— Begin PAGE —
We live in the age of the Google search. As an MSP, you’ll be well aware of the importance of your website in terms of channelling leads into your sales pipeline. From email campaigns and social media, to content marketing and pay-per-click advertising, you also know of the tactics you should be using to generate interest in your brand and offering. Now comes the more nuanced part: how do you hold a lead’s attention once they have clicked through to your website?

In this article, we’ll look at some of the most potent features and techniques you should use on your MSP website to sustain longer conversations, and drive higher conversion rates for your website.

We understand that as a B2B service provider, your website might be the only customer-facing portal into your brand, so you naturally want to inject it with your aesthetics and business ethos. That’s totally fine, we’re not here to prescribe a specific design language. Instead, this guide seeks to serve as an introduction to website design practices and concepts shown to foster meaningful conversations and progress leads through sales pipelines. Let’s begin…

First, some definitions

Let’s clarify what we mean by the terms ‘lead,’’prospect’ and ‘opportunity.’  

A lead is someone who is aware of your business, and has perhaps engaged with your marketing efforts, but hasn’t thus far indicated clear interest or intent to purchase. Many of your leads could be in the market for your offering. Creating an effective website will hold the lead’s interest and help you distinguish those with genuine interest from those who aren’t a suitable fit for your service. 

A prospect is someone you’ve determined fits the profile of your target customer. They’ve engaged with your marketing material on multiple occasions and may have queried your offering in the past. The term ‘prospect’ is sometimes used interchangeably with the phrase ‘marketing qualified lead,’ denoting someone who has been assessed through marketing outreach efforts to be a possible future customer. 

An opportunity or ‘sales opportunity,’ describes someone with a high chance of becoming a paying customer. They might have an urgent need for your offering, or show a keen interest in what you’re selling. Unlike leads and prospects, a sales opportunity has a high chance of responding warmly to sales outreach efforts.
— End PAGE —
**REQUIRED WORK**
Translate this sentence from the MSP website article above into Spanish: "A prospect is someone you’ve determined fits the profile of your target customer."
— Begin RECORDED INFORMATION —
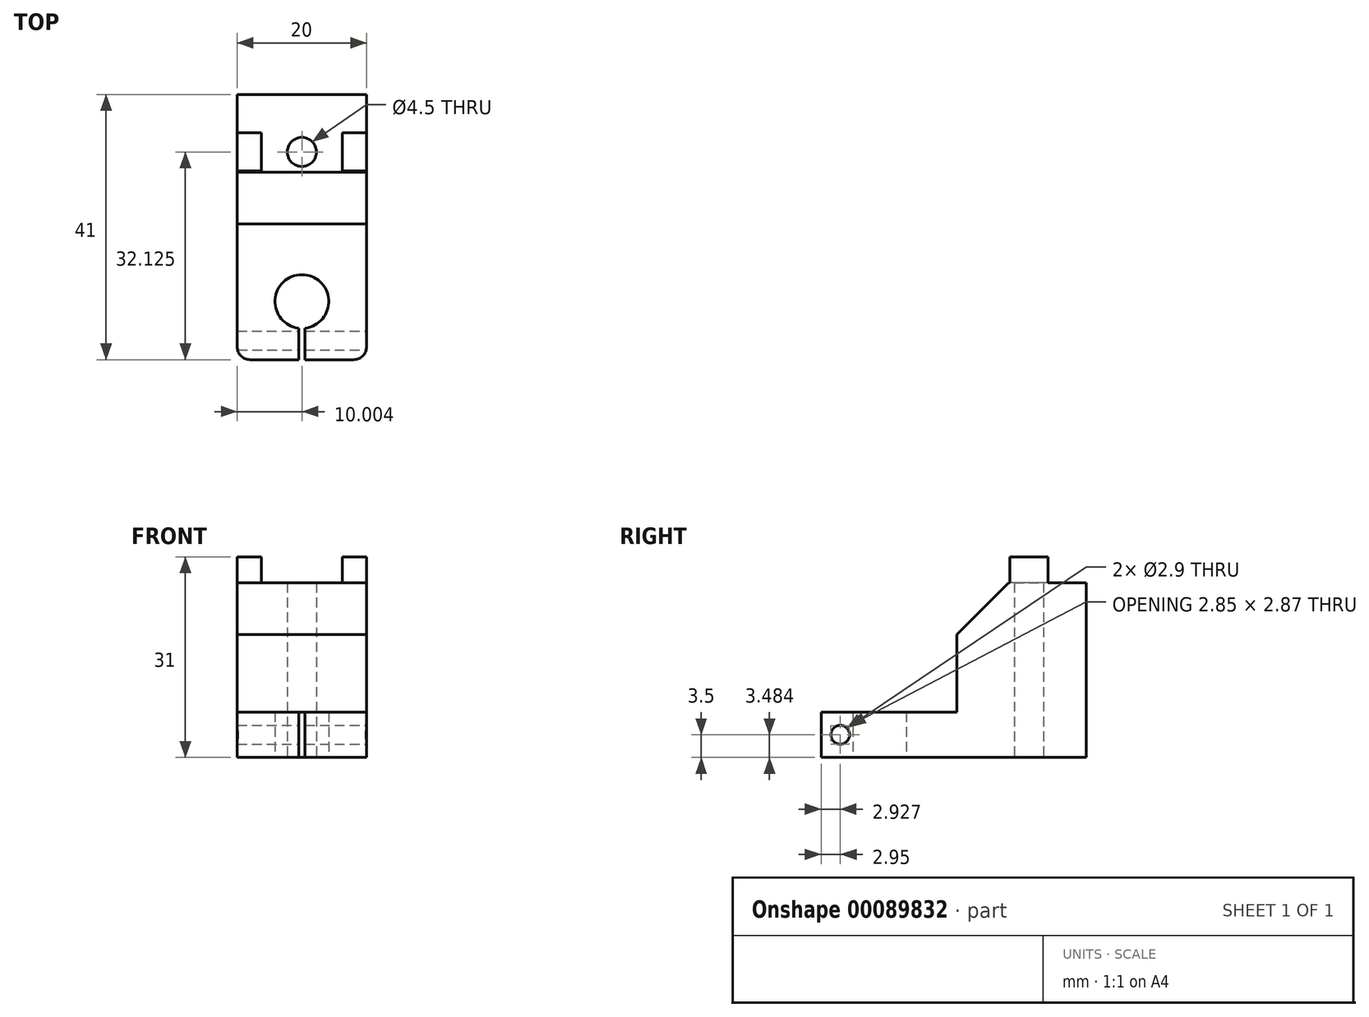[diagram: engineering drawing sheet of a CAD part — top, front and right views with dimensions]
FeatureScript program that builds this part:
— End RECORDED INFORMATION —
**COMPLETE OUTPUT**
Un prospecto es alguien que usted ha determinado que encaja en el perfil de su cliente objetivo.